Olavo de Carvalho

Jornal da Tarde, 21 de outubro de 2002

Uma parte considerável da mídia brasileira está sob o controle de servidores conscientes e inconscientes da desinformação esquerdista, encarregados de excluir do noticiário tudo o que possa dar aos leitores uma idéia do avanço de um processo revolucionário que, conduzido pelas vias suaves da estratégia gramsciana, deve permanecer discreto até que se torne irreversível.

Como toda censura, aquela que nos domina tem o dom de ocultar sua própria existência. Mas nela esse dom é potencializado pelo fato de que, exercida pelos próprios jornalistas, não fere as suscetibilidades da classe e não encontra resistência senão de indivíduos isolados, cujas vozes são fáceis de impugnar como expressões de insanidade ou fanatismo.

Mais ainda, esse tipo de censura tem o poder de se auto-reproduzir indefinidamente: se você denuncia um fato que não saiu nos jornais, respondem-lhe que sua denúncia não é confiável, porque não confirmada pelos jornais. Você deu apenas uma opinião; as páginas noticiosas têm o monopólio dos fatos. Mesmo que saia, o fato sai escondido, num canto de página, e é logo expelido do foco dos debates. Não entra na memória popular, não se integra no “senso comum” e cada vez que você volta a alegá-lo ele é posto em dúvida de novo e de novo. Preso numa rede de objeções circulares, você acaba desistindo.

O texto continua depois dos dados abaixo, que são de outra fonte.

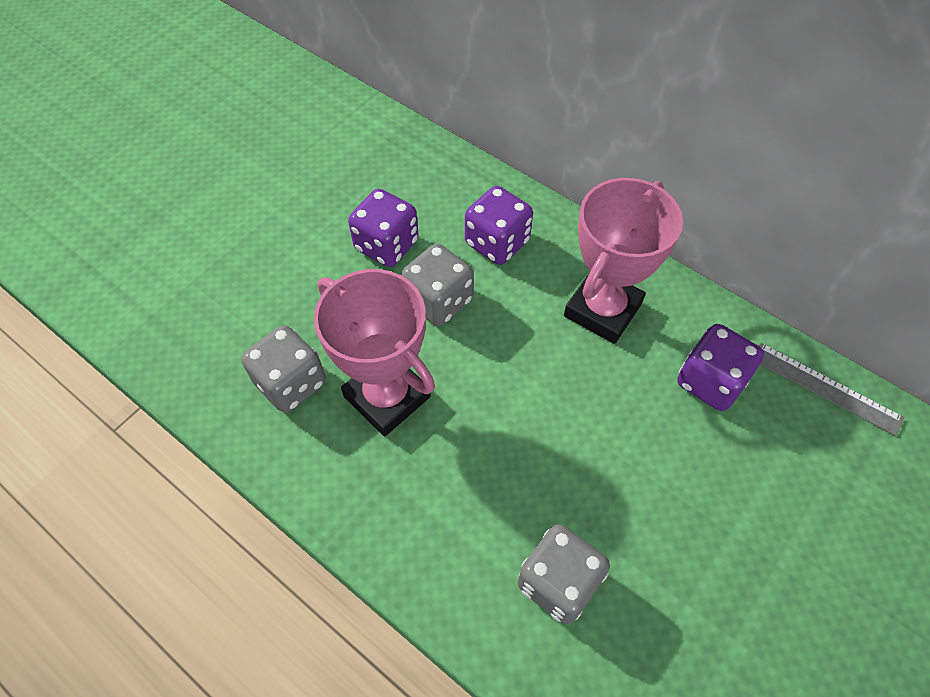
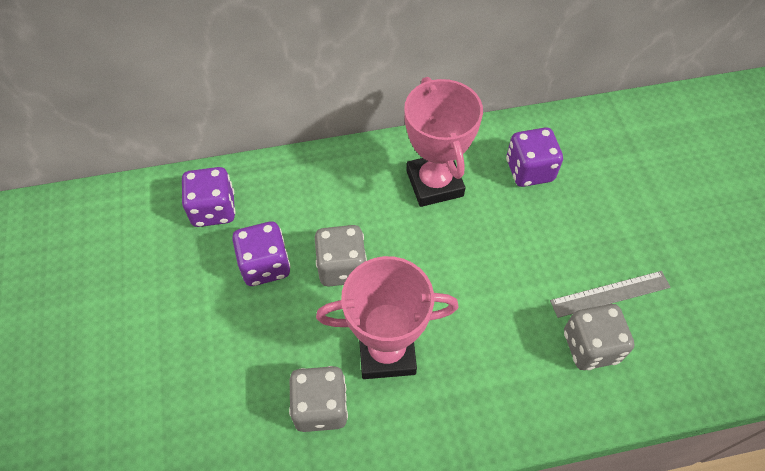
camera: 50 degrees left, 0 degrees up
(497, 242) = (329, 200): purple dice -> purple dice (213, 209)
(825, 388) = (578, 123): grey ruler -> grey ruler (610, 294)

É fácil, por desencargo de consciência, publicar uma notícia pro forma, desviando dela a atenção dos leitores. Basta não lhe dar continuidade, basta não explorar suas repercussões, e pronto: fica o dito por não dito, o certo por duvidoso. Em jornalismo, a insistência é tudo. Todo órgão da mídia tem o poder de ampliar ou diminuir o espaço que uma notícia ocupa na memória do público. É assim que a morte de três centenas de terroristas no Afeganistão fica parecendo crueldade maior que o massacre de um milhão de civis tibetanos pelas tropas chinesas. É assim que os preparativos dos EUA para responder ao ataque iraquiano parecem infinitamente mais revoltantes que a iminente invasão de Taiwan pela China, ou a da Geórgia pela Rússia, esta anunciada pelo próprio Putin, mas suprimida dos nossos jornais. É assim que a hipótese rocambolescamente inventiva da ocupação da Amazônia por soldados americanos se torna mais temida que a presença atual e comprovada de tropas das Farc na região.

É por esse mesmo processo de desvio das atenções que a ligação da esquerda com o narcotráfico desaparece da cena como se nunca tivesse existido. Então, naturalmente, a cumplicidade de um candidato presidencial brasileiro com organizações terroristas, embora consolidada em pacto assinado no Foro de São Paulo, passa por conjeturação duvidosa urdida na cabeça de malucos. A própria cruzada publicitária que o cidadão empreende em favor do bom nome das Farc é interpretada como sinal de que ele é inocente, e não, como deveria ser óbvio, de que está apenas prestando a elas a solidariedade que lhes prometeu, a qual também o impedirá, se eleito, de cortar a linha de comércio criminoso que abastece a guerrilha colombiana de armas e de drogas o mercado nacional. A Resolução número 9 de 7 de dezembro de 2001 do X Foro de São Paulo, realizado em Havana, é bem explícita quanto a esse ponto. Após condenar a repressão da guerrilha pelo governo colombiano como “terrorismo de Estado” e como “verdadero plán de guerra contra el pueblo”, decide: “9.

Ratificar la legitimidad, justeza y necesidad de la lucha de las organizaciones colombianas y solidarizarnos con ellas.” Seguem-se as assinaturas dos representantes de 39 organizações, entre as quais as próprias Farc – e o PT. Se isso não é um pacto de solidariedade, que raio de coisa é então?

Para cúmulo de ironia, o fato de que nenhum de seus concorrentes tenha lhe cobrado explicações quanto a isso durante os debates eleitorais funciona como prova de que as suspeitas são infundadas. Mas também aí o que produz a falsa conclusão é o sumiço da premissa básica. Pois quase ninguém sabe que, desses concorrentes, dois também estavam amarrados ao compromisso com as Farc, porque seus partidos são co-signatários da resolução acima. Já o terceiro, mais empenhado em provar sua lealdade esquerdista do que em ganhar a eleição, está psicologicamente impedido de dizer qualquer palavra que possa trazer dano sério à imagem das esquerdas em geral.

Ignorando essas coisas, o público não vê que a presente eleição, proclamada pelos hipócritas “a mais democrática de toda a nossa história”, é uma eleição de partido único: o partido do Foro de São Paulo.